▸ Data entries

+++

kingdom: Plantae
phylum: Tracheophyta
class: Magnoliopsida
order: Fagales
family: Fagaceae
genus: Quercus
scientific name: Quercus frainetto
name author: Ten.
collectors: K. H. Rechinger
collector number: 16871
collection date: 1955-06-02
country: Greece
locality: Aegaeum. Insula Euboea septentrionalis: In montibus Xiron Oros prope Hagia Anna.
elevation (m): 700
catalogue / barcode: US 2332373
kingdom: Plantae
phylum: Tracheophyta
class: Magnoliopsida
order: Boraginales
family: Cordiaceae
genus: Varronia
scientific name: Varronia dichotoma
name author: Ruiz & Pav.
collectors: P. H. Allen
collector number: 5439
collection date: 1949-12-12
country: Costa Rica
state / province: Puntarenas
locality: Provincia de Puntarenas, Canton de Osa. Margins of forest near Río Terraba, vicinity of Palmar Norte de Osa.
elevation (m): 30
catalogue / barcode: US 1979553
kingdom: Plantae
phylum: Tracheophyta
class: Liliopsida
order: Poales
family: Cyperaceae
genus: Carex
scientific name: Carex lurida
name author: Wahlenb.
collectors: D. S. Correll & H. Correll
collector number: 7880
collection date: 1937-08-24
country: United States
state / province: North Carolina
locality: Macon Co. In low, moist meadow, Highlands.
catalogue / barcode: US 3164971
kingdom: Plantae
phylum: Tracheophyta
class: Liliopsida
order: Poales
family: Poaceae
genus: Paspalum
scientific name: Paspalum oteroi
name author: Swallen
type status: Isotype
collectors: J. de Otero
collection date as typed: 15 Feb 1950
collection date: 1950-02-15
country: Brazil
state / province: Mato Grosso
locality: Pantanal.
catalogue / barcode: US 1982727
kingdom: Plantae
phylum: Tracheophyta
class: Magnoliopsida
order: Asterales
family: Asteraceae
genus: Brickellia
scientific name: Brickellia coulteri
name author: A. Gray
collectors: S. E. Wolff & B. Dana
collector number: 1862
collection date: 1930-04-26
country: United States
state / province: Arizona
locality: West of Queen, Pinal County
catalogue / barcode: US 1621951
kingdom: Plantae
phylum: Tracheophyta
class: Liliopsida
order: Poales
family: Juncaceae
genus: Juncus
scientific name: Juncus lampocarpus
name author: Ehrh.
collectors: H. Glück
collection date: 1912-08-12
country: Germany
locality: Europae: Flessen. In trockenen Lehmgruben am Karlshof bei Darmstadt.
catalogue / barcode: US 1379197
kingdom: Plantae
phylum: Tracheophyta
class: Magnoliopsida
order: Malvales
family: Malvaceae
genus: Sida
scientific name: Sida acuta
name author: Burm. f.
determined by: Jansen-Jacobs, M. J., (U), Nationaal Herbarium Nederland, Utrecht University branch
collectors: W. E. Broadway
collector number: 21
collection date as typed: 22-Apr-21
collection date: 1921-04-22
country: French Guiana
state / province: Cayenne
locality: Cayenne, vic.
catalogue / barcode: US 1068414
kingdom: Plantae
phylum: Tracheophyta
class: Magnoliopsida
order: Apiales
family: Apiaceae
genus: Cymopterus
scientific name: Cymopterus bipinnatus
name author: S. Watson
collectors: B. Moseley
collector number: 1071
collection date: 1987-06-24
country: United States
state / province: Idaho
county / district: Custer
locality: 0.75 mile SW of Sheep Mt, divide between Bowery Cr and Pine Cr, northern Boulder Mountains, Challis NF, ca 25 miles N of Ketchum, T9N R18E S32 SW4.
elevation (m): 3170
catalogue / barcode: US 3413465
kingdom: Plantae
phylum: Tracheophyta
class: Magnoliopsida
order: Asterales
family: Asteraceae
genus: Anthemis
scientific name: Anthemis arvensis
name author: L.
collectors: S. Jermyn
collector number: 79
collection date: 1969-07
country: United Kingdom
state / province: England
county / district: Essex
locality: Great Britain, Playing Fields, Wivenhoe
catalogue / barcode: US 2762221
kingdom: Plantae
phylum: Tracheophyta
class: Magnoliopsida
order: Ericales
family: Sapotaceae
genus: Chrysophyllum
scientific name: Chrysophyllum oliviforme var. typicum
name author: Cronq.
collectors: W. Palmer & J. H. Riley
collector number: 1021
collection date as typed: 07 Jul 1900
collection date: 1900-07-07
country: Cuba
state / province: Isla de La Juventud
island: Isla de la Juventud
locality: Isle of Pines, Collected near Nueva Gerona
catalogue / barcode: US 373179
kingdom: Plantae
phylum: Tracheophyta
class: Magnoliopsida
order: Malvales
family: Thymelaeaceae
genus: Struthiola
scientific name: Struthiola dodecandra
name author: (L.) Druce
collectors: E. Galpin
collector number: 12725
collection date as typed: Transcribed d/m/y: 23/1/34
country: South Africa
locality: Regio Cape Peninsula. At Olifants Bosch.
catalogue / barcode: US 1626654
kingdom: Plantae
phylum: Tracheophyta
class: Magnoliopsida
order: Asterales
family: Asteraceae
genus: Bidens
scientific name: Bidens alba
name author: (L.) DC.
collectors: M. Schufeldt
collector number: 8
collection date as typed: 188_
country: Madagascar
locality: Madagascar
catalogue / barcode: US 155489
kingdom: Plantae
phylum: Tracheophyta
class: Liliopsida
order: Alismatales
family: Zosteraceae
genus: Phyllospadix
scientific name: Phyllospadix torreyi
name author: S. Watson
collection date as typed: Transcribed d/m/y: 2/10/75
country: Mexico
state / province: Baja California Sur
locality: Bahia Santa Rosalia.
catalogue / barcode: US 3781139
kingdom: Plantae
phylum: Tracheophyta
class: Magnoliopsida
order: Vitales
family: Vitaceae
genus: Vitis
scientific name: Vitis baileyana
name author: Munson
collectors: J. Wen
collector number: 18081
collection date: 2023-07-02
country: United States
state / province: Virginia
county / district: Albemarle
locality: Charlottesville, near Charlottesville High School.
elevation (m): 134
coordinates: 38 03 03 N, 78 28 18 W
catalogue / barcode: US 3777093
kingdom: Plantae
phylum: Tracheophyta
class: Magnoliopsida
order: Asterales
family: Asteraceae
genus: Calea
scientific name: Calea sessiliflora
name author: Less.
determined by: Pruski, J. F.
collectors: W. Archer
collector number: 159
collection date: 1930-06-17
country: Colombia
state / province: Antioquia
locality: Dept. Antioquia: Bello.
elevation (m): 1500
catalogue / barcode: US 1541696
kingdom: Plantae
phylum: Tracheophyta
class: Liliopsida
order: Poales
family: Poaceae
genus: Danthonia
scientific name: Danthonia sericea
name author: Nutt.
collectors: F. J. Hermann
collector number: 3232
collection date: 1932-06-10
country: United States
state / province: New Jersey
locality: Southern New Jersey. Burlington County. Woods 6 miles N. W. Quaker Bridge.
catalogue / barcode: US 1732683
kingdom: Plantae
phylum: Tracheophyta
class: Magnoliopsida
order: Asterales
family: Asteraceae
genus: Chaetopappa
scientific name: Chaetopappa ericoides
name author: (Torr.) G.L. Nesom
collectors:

+++

▸ GIVEN PROBLEM
Express the entries between the lines containing "state / province: Baja California Sur" and "collectors: F. J. Hermann", inclusive, as a two-column CSV with the headers field and value. Give one row per entry, with its text under field and its answer under value, each in a quoted field and with line breaks turned into spaces.

▸ OUTPUT OF THE TASK
field,value
"state / province:","Baja California Sur"
"locality:","Bahia Santa Rosalia."
"catalogue / barcode:","US 3781139"
"kingdom:","Plantae"
"phylum:","Tracheophyta"
"class:","Magnoliopsida"
"order:","Vitales"
"family:","Vitaceae"
"genus:","Vitis"
"scientific name:","Vitis baileyana"
"name author:","Munson"
"collectors:","J. Wen"
"collector number:","18081"
"collection date:","2023-07-02"
"country:","United States"
"state / province:","Virginia"
"county / district:","Albemarle"
"locality:","Charlottesville, near Charlottesville High School."
"elevation (m):","134"
"coordinates:","38 03 03 N, 78 28 18 W"
"catalogue / barcode:","US 3777093"
"kingdom:","Plantae"
"phylum:","Tracheophyta"
"class:","Magnoliopsida"
"order:","Asterales"
"family:","Asteraceae"
"genus:","Calea"
"scientific name:","Calea sessiliflora"
"name author:","Less."
"determined by:","Pruski, J. F."
"collectors:","W. Archer"
"collector number:","159"
"collection date:","1930-06-17"
"country:","Colombia"
"state / province:","Antioquia"
"locality:","Dept. Antioquia: Bello."
"elevation (m):","1500"
"catalogue / barcode:","US 1541696"
"kingdom:","Plantae"
"phylum:","Tracheophyta"
"class:","Liliopsida"
"order:","Poales"
"family:","Poaceae"
"genus:","Danthonia"
"scientific name:","Danthonia sericea"
"name author:","Nutt."
"collectors:","F. J. Hermann"